🤖 AI Summary
This work addresses the limitations of conventional physics-informed neural networks (PINNs) in accurately capturing the pronounced dynamic features of time-dependent partial differential equations (PDEs), which stem from their use of static, shared weights and result in compromised accuracy and training stability. To overcome this, the authors propose Time-Induced Neural Networks (TINNs), which model network weights as learnable functions of time, thereby enabling adaptive evolution of spatial representational capacity while preserving architectural weight sharing. By parameterizing weights as explicit time-dependent functions, TINNs effectively decouple spatiotemporal modeling and better adapt to evolving dynamics. The framework is combined with the Levenberg–Marquardt algorithm for efficient solution of the resulting nonlinear least-squares problem. Experimental results demonstrate that TINNs achieve up to a fourfold improvement in accuracy and a tenfold acceleration in convergence over PINNs and strong baseline methods across multiple time-dependent PDEs.
📝 Abstract
Physics-informed neural networks (PINNs) solve time-dependent partial differential equations (PDEs) by learning a mesh-free, differentiable solution that can be evaluated anywhere in space and time.
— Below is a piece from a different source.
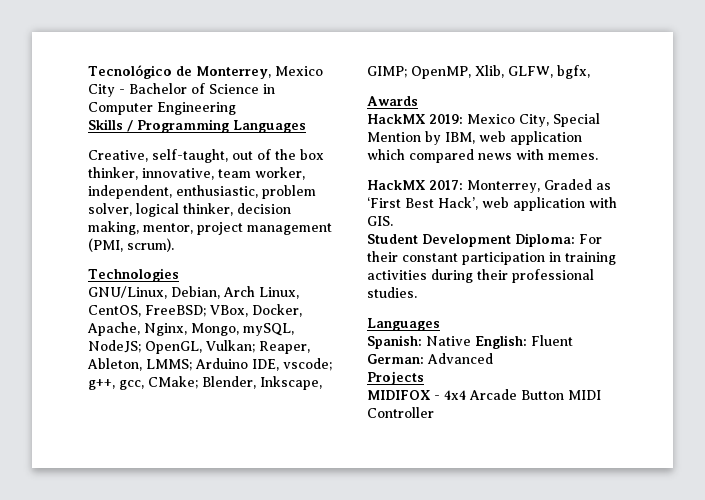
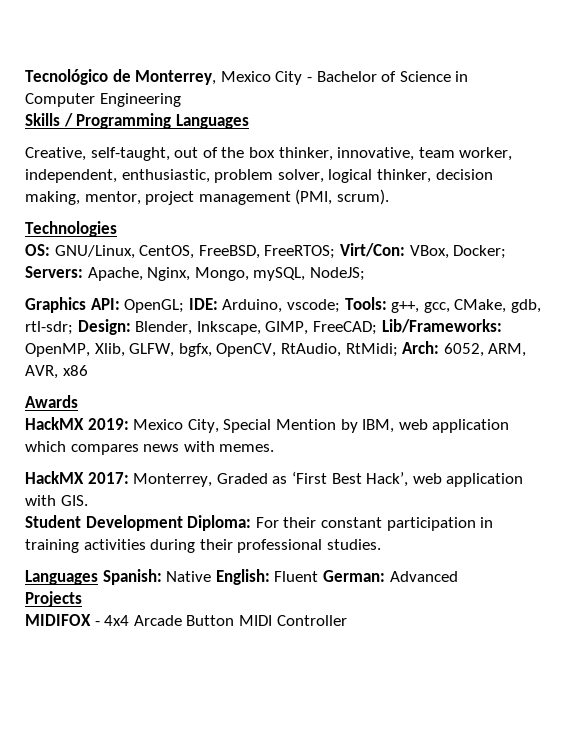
[88,286,299,299] [88,304,302,317] GNU/Linux, Debian, Arch Linux, CentOS, FreeBSD; VBox, Docker, -> [25,243,507,259] [25,266,83,278] OS: GNU/Linux, CentOS, FreeBSD, FreeRTOS; Virt/Con: VBox, Docker; Servers:
[145,340,310,354] [87,358,332,371] [88,376,322,390] [367,65,590,79] OpenGL, Vulkan; Reaper, Ableton, LMMS; Arduino IDE, vscode; g++, gcc, CMake; Blender, Inkscape, GIMP; OpenMP, Xlib, GLFW, bgfx, -> [25,297,541,313] [25,319,502,335] [25,341,527,357] [25,365,88,379] // Graphics API: OpenGL; IDE: Arduino, vscode; Tools: g++, gcc, CMake, gdb, rtl-sdr; Design: Blender, Inkscape, GIMP, FreeCAD; Lib/Frameworks: OpenMP, Xlib, GLFW, bgfx, OpenCV, RtAudio, RtMidi; Arch: 6052, ARM, AVR, x86
[409,149,474,163] compared -> [70,444,139,455] compares
(440, 324) // -> (98, 577) none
However, standard space--time PINNs take time as an input but reuse a single network with shared weights across all times, forcing the same features to represent markedly different dynamics. This coupling degrades accuracy and can destabilize training when enforcing PDE, boundary, and initial constraints jointly. We propose Time-Induced Neural Networks (TINNs), a novel architecture that parameterizes the network weights as a learned function of time, allowing the effective spatial representation to evolve over time while maintaining shared structure. The resulting formulation naturally yields a nonlinear least-squares problem, which we optimize efficiently using a Levenberg--Marquardt method. Experiments on various time-dependent PDEs show up to $4\times$ improved accuracy and $10\times$ faster convergence compared to PINNs and strong baselines.